PROBLEM: Repeat the lines below exactly as written, please, from the line with "σχεδόν βιβλικό, μεταξύ" to the line with "ταξιδεύει στο χώρο", both lines included, and no others.

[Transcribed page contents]
* * * * * * * * *
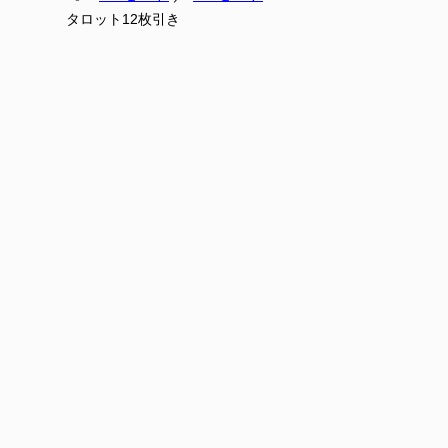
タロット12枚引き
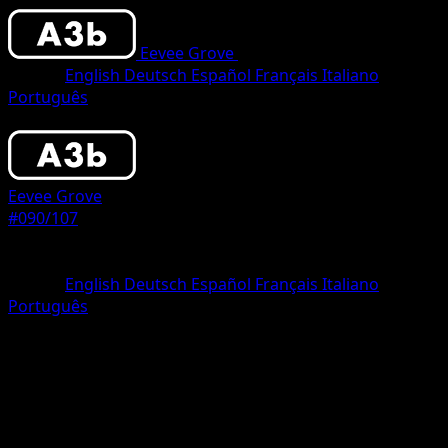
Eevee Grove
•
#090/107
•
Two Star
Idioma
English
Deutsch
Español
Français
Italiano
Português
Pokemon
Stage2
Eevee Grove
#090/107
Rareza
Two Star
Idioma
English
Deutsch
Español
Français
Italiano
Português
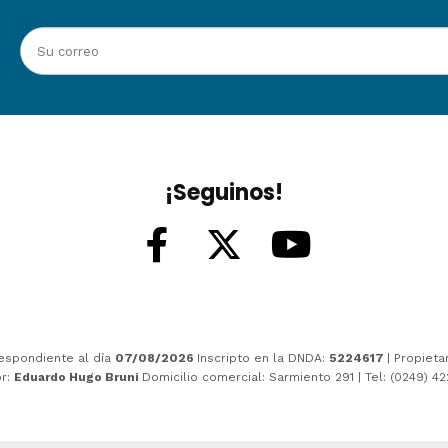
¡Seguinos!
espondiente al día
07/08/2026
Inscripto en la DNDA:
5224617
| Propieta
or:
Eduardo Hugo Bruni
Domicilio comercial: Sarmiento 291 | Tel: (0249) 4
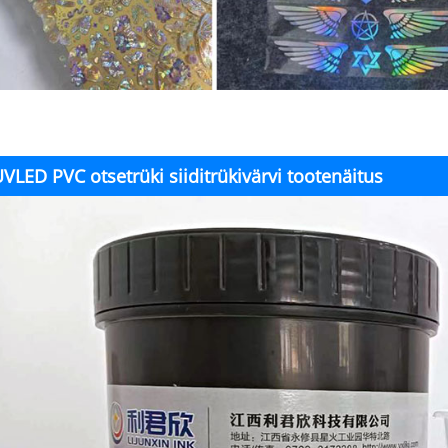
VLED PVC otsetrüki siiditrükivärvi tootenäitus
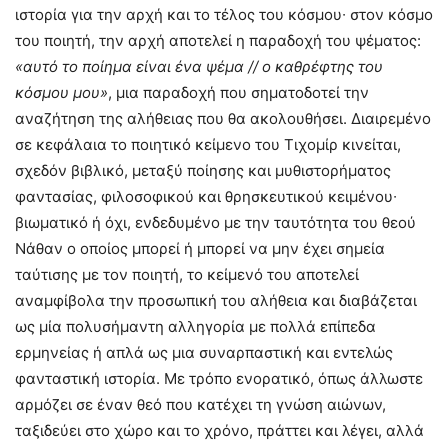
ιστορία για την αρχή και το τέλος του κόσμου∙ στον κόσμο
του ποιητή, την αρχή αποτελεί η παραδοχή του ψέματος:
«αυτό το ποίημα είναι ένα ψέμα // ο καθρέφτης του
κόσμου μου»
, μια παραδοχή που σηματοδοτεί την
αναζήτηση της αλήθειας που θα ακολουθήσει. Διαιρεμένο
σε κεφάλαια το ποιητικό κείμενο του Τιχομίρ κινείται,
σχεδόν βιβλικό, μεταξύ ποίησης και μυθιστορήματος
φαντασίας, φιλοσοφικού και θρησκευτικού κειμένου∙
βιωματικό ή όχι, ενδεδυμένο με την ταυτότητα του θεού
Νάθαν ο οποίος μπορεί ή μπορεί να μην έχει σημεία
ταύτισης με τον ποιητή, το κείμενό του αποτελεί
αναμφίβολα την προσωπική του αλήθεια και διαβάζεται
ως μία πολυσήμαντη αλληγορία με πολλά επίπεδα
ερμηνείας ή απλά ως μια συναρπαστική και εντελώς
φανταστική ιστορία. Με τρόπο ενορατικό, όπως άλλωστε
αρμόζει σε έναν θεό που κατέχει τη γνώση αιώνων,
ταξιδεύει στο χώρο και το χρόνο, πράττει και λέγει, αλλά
* * * * * * * * *
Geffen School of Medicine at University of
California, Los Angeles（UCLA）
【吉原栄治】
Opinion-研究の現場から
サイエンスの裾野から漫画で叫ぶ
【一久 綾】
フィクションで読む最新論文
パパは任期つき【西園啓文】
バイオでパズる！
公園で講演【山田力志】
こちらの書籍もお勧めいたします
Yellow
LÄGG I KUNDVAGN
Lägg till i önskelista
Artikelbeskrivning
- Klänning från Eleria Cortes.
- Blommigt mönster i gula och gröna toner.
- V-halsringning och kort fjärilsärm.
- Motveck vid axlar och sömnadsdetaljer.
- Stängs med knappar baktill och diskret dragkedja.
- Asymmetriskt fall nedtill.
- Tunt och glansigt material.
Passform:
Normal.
* * * * * * * * *
WRITTEN REPLY:
σχεδόν βιβλικό, μεταξύ ποίησης και μυθιστορήματος
φαντασίας, φιλοσοφικού και θρησκευτικού κειμένου∙
βιωματικό ή όχι, ενδεδυμένο με την ταυτότητα του θεού
Νάθαν ο οποίος μπορεί ή μπορεί να μην έχει σημεία
ταύτισης με τον ποιητή, το κείμενό του αποτελεί
αναμφίβολα την προσωπική του αλήθεια και διαβάζεται
ως μία πολυσήμαντη αλληγορία με πολλά επίπεδα
ερμηνείας ή απλά ως μια συναρπαστική και εντελώς
φανταστική ιστορία. Με τρόπο ενορατικό, όπως άλλωστε
αρμόζει σε έναν θεό που κατέχει τη γνώση αιώνων,
ταξιδεύει στο χώρο και το χρόνο, πράττει και λέγει, αλλά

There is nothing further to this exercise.